Job
Filter the entries for the word "understand". Copy each line that has it.

··· Record excerpts ···

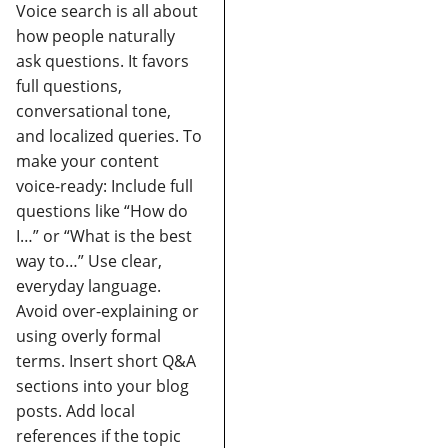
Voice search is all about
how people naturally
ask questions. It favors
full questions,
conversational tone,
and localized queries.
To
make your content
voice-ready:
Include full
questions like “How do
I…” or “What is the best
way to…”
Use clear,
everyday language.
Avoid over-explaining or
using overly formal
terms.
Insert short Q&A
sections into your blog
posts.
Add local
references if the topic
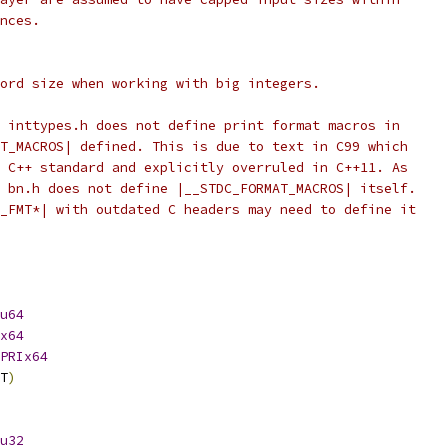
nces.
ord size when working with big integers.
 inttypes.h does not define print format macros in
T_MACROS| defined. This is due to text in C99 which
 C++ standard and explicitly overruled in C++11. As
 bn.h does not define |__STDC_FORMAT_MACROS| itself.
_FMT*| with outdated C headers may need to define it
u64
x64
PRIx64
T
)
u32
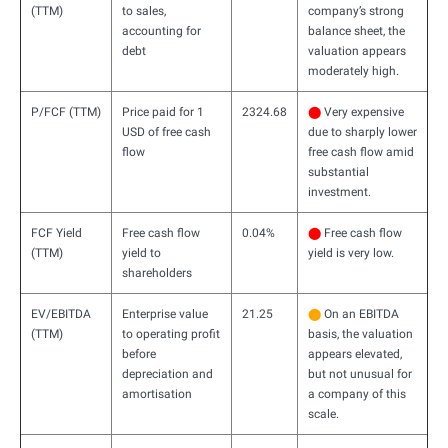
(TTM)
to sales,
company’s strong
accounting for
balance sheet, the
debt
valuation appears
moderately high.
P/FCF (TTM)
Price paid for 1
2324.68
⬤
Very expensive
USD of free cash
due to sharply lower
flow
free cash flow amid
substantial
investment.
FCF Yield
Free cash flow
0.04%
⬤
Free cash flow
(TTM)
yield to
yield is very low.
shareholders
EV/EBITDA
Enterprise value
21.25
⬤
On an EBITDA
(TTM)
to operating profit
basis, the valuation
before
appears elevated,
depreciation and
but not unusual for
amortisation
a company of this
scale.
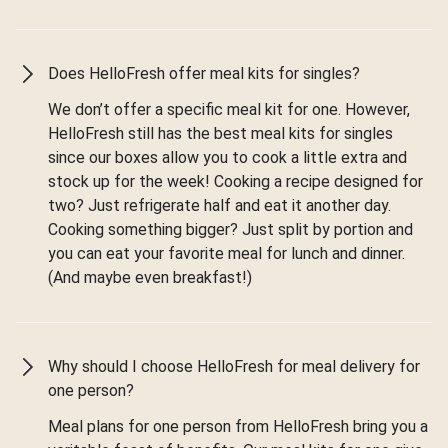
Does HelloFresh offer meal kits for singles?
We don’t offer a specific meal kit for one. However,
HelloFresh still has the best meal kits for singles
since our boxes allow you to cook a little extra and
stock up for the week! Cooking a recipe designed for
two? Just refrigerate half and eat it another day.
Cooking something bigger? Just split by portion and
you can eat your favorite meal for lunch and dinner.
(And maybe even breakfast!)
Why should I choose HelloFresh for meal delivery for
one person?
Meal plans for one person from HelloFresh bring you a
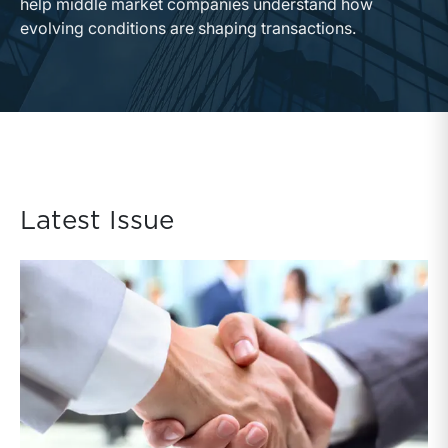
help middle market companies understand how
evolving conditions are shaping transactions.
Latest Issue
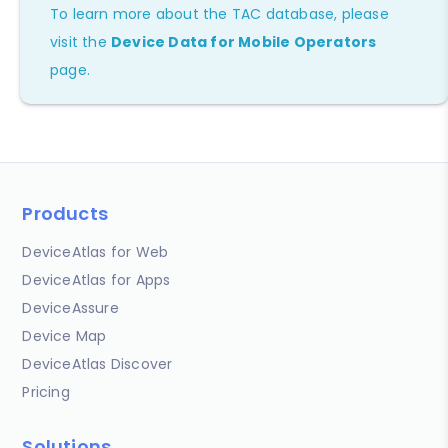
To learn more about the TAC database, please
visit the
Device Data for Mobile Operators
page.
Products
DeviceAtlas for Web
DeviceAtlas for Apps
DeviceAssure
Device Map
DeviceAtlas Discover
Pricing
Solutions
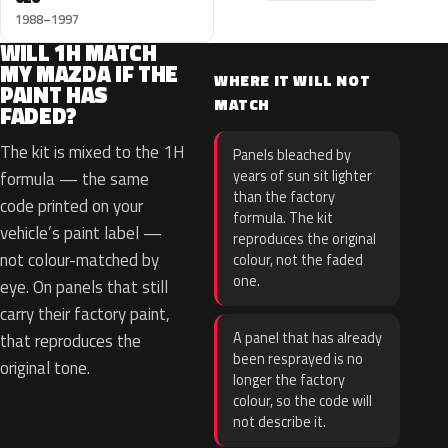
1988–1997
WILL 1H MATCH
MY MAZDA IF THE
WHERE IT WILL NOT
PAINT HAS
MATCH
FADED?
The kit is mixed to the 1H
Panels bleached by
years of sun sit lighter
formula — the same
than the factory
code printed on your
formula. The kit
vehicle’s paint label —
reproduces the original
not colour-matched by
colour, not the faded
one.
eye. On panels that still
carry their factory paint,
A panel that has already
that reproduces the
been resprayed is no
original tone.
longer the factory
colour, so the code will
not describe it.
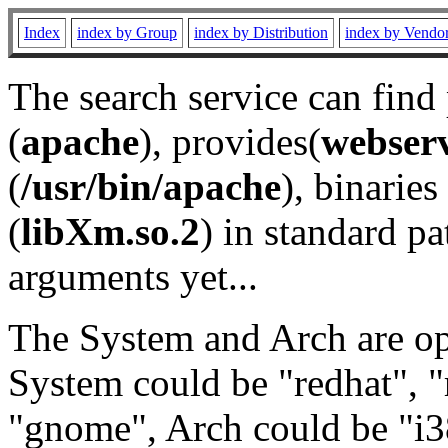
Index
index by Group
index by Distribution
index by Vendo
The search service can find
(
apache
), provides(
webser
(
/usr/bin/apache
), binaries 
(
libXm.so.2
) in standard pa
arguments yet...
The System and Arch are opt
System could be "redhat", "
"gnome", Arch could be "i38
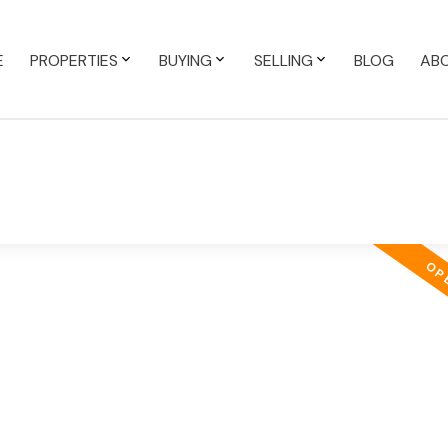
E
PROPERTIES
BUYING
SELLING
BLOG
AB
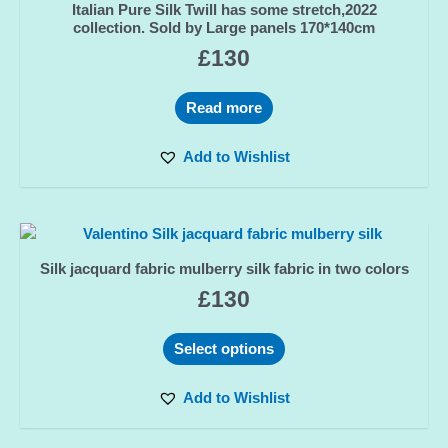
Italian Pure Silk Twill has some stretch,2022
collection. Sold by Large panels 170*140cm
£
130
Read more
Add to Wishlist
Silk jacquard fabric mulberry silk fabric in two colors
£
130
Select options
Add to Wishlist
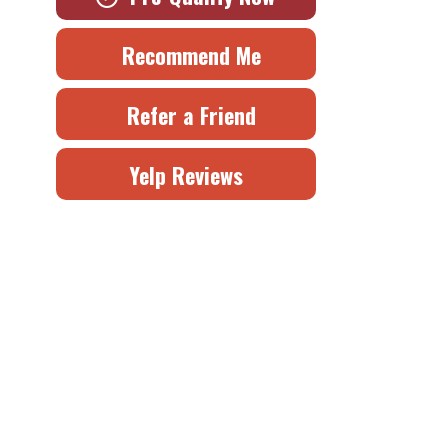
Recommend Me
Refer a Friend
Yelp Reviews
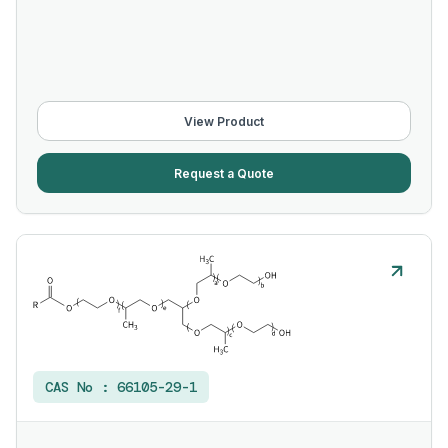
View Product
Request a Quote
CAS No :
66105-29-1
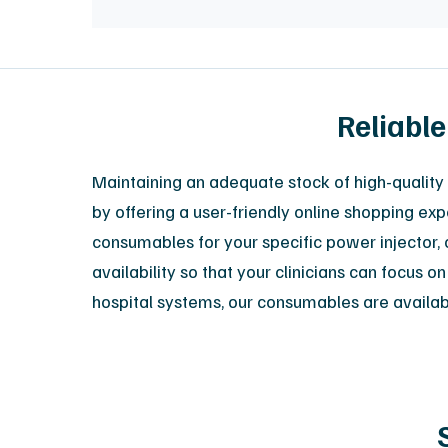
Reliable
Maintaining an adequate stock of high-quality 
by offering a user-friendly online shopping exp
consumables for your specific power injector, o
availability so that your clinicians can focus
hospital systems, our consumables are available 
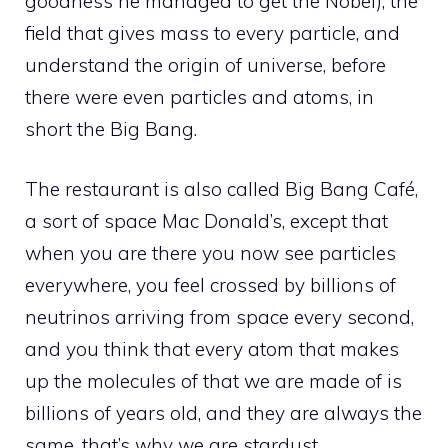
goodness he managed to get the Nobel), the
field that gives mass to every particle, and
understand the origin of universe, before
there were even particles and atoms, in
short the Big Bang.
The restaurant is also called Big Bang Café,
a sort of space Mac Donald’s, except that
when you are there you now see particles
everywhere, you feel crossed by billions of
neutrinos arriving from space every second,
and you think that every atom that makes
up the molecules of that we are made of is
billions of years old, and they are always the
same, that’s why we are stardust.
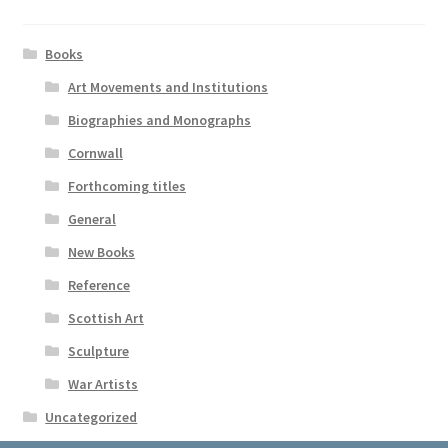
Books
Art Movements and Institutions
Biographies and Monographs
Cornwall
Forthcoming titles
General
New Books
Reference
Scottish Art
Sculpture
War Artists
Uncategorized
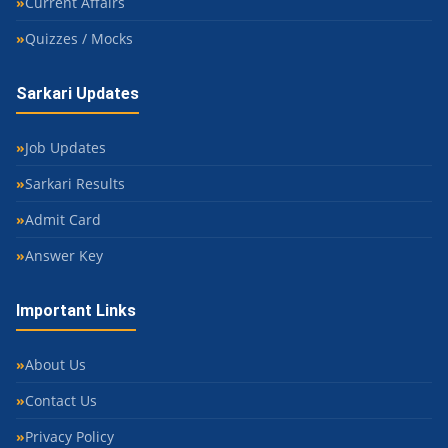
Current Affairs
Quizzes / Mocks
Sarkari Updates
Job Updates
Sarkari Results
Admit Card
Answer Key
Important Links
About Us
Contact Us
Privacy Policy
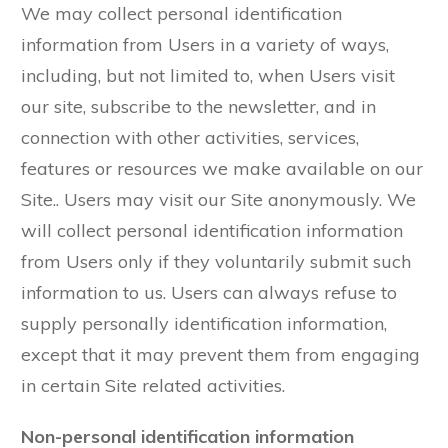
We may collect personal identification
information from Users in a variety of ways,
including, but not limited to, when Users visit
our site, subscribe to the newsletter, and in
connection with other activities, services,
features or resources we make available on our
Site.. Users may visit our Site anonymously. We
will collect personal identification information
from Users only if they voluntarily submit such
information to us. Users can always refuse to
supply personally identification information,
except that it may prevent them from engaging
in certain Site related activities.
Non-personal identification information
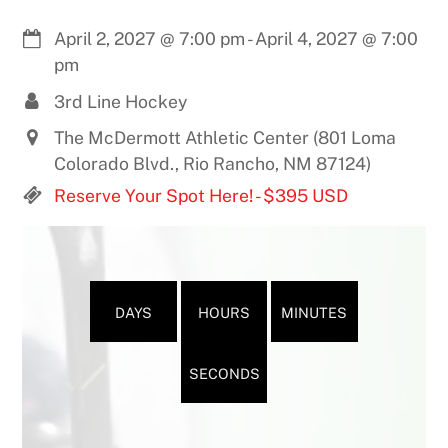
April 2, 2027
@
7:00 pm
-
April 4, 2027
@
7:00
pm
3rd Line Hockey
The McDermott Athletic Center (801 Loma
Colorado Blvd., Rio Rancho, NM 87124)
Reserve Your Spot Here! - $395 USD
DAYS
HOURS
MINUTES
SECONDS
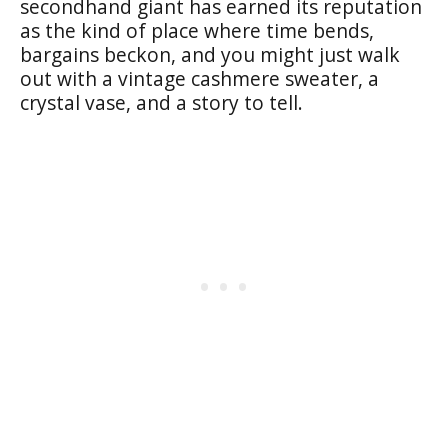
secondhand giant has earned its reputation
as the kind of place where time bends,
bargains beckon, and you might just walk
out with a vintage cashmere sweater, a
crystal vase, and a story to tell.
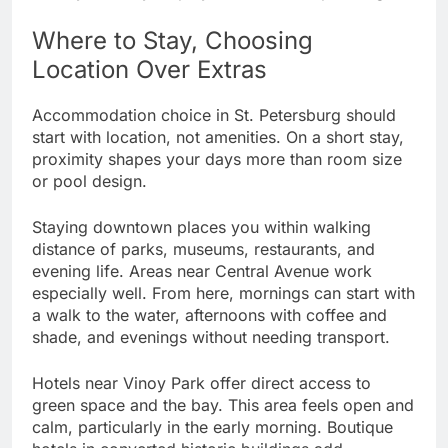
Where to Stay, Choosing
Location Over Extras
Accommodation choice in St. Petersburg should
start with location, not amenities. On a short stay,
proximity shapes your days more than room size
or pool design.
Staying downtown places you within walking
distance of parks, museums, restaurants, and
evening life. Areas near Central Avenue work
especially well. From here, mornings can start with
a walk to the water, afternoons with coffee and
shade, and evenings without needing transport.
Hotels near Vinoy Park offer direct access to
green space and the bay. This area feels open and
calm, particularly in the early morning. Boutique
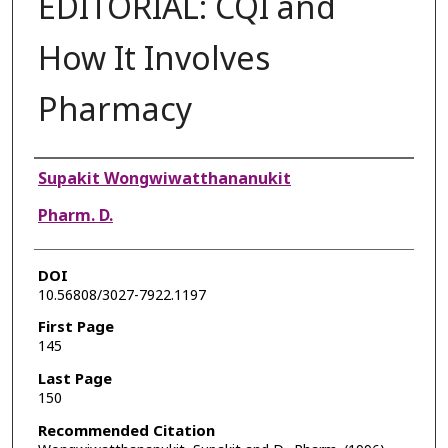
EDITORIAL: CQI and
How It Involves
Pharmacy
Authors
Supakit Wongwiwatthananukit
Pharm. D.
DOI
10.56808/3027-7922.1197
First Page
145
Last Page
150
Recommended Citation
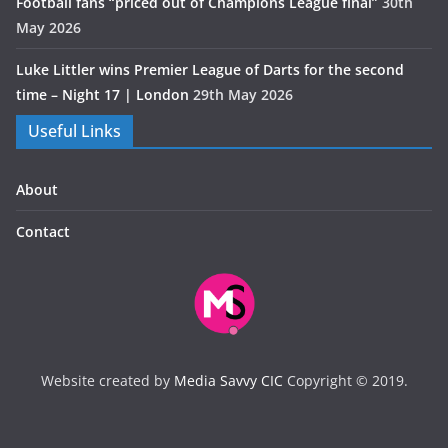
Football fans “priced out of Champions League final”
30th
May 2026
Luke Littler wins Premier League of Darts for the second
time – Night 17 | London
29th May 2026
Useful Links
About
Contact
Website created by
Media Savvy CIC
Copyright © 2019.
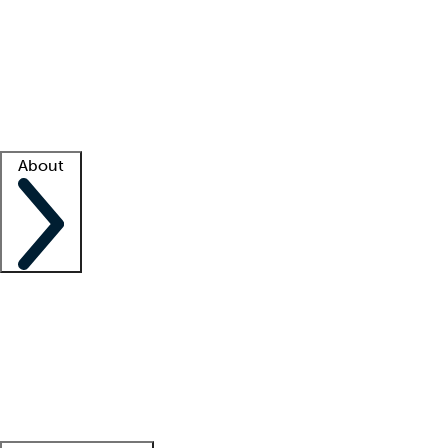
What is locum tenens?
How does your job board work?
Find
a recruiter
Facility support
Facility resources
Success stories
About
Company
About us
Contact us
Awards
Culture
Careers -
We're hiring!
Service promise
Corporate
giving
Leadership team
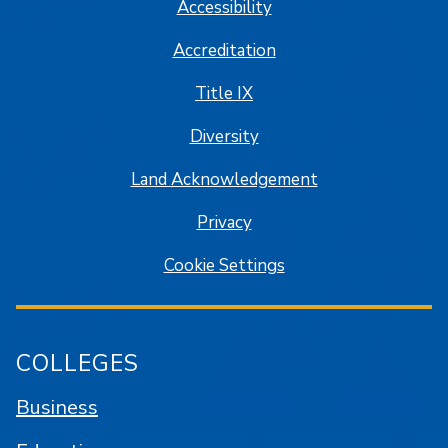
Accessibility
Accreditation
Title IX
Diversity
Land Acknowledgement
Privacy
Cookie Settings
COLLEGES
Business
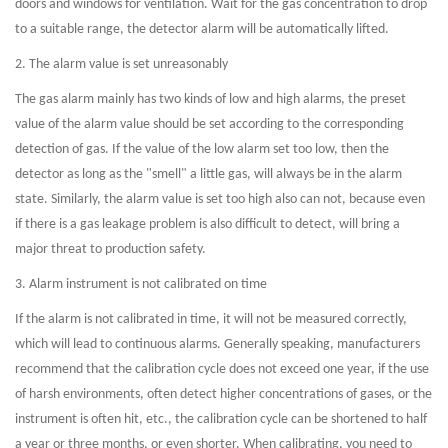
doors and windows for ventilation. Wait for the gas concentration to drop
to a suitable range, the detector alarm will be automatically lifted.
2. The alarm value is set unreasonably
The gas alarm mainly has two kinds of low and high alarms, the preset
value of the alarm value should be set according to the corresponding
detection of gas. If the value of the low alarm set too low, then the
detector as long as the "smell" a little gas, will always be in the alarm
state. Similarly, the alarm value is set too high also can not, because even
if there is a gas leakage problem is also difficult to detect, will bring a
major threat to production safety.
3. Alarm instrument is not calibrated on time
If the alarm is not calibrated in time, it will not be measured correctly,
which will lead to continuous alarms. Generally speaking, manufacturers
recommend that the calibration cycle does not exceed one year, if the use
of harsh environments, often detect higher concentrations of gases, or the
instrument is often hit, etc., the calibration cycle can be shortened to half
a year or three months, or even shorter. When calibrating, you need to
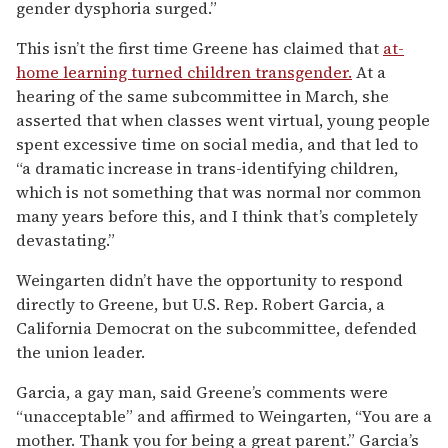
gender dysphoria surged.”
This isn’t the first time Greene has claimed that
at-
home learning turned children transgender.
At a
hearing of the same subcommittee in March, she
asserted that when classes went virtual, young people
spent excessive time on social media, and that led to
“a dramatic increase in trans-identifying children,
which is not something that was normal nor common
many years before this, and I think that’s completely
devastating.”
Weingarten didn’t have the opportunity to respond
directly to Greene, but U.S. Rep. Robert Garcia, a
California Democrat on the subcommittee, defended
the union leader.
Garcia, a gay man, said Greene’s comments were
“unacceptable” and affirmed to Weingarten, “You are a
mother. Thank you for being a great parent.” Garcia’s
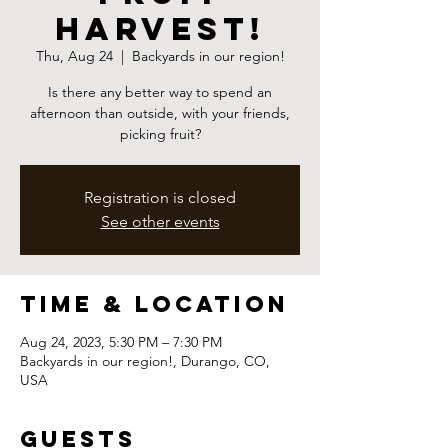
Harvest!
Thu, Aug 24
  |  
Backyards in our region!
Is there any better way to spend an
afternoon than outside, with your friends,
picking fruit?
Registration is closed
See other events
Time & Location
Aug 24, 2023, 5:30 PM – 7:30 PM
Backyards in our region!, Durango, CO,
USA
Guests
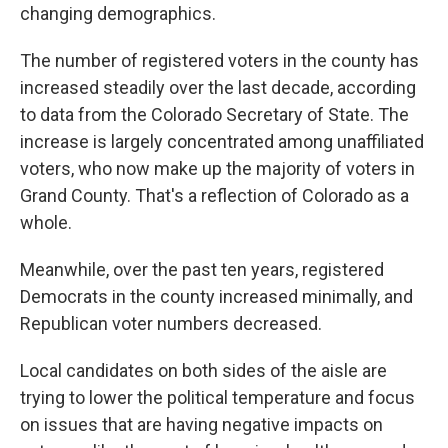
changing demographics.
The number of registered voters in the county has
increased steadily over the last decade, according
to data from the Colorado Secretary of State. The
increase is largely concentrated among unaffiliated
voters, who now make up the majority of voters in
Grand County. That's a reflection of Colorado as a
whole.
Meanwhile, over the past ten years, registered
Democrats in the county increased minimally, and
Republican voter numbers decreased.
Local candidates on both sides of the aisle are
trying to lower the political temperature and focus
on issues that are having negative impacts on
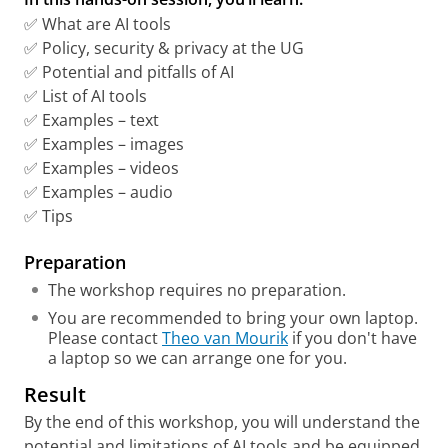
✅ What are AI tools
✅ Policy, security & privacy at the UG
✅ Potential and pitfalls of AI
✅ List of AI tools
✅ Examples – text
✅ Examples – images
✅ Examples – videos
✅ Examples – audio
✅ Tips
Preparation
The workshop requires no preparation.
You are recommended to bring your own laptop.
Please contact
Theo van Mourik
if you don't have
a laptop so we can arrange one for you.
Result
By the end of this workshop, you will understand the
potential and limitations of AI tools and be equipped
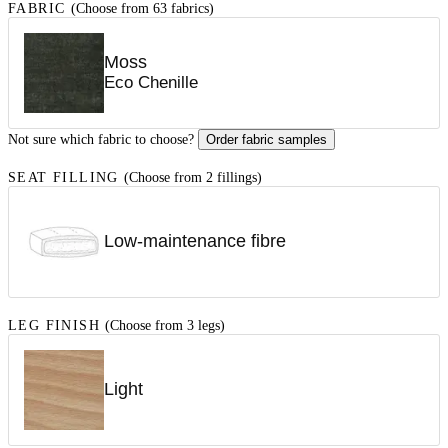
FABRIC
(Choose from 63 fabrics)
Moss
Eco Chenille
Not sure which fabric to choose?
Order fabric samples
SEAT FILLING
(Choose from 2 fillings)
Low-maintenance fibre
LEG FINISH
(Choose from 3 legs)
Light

···

Reply to the task
help middle market companies understand how
understand the origin of universe, before
By the end of this workshop, you will understand the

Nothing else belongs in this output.